Methylphenylpiracetam
- Names: IUPAC name 2-(5-Methyl-2-oxo-4-phenyl-pyrrolidin-1-yl)-acetamide

Identifiers
- CAS Number: 1301211-78-8^{ [ChemSpider]};
- 3D model (JSmol): Interactive image;
- ChEMBL: ChEMBL2391147;
- ChemSpider: 30831670;
- PubChem CID: 52912210;
- CompTox Dashboard (EPA): DTXSID601031901 ;

Properties
- Chemical formula: C_{13}H_{16}N_{2}O_{2}
- Molar mass: 232.283 g·mol^{−1}

= Methylphenylpiracetam =

Methylphenylpiracetam is a derivative of piracetam and a positive allosteric modulator of the sigma-1 receptor. It differs from phenylpiracetam by having a methyl group.

E1R is the (4R,5S) stereoisomer of methylphenylpiracetam that has been shown to have the greatest effect on the modulation of the sigma-1 receptor.

==Enantiomers==
The two R-configuration enantiomers, i.e. (4R,5S) and (4R,5R), of methylphenylpiracetam are more active positive allosteric modulators of the sigma-1 receptor than the two S-configuration enantiomers, i.e. (4S,5R) and (4S,5S).

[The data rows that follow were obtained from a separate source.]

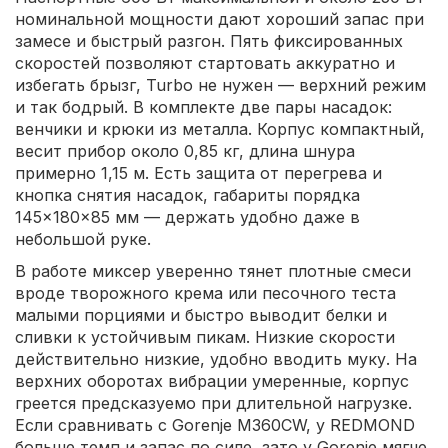
номинальной мощности дают хороший запас при
замесе и быстрый разгон. Пять фиксированных
скоростей позволяют стартовать аккуратно и
избегать брызг, Turbo не нужен — верхний режим
и так бодрый. В комплекте две пары насадок:
венчики и крюки из металла. Корпус компактный,
весит прибор около 0,85 кг, длина шнура
примерно 1,15 м. Есть защита от перегрева и
кнопка снятия насадок, габариты порядка
145×180×85 мм — держать удобно даже в
небольшой руке.
В работе миксер уверенно тянет плотные смеси
вроде творожного крема или песочного теста
малыми порциями и быстро выводит белки и
сливки к устойчивым пикам. Низкие скорости
действительно низкие, удобно вводить муку. На
верхних оборотах вибрации умеренные, корпус
греется предсказуемо при длительной нагрузке.
Если сравнивать с Gorenje M360CW, у REDMOND
больше темп и запас по силе, зато у Gorenje мягче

| Enantiomer | σ_{1}R PAM effect % |
|---|---|
| erythro-(4R,5S) | 222 ± 37 |
| threo-(4R,5R) | 191 ± 23 |
| erythro-(4S,5R) | 141 ± 40 |
| threo-(4S,5S) | 147 ± 31 |

==Effects==
E1R enhances cognition and has efficacy against cholinergic dysfunction in mice without affecting locomotor activity. Pretreatment with E1R enhanced the σ_{1}R agonist PRE-084's stimulating effect and facilitated passive avoidance retention. It alleviated scopolamine-induced cognitive impairment. The cognition enhancing activity of E1R is higher than that of (R)-phenylpiracetam.

Because E1R had no effect on locomotor activity, it was found to be free of potential motor side effects.

== Legality ==
=== Australia ===
Methylphenylpiracetam is a schedule 4 substance in Australia under the Poisons Standard (February 2020). A schedule 4 substance is classified as "Prescription Only Medicine, or Prescription Animal Remedy – Substances, the use or supply of which should be by or on the order of persons permitted by State or Territory legislation to prescribe and should be available from a pharmacist on prescription."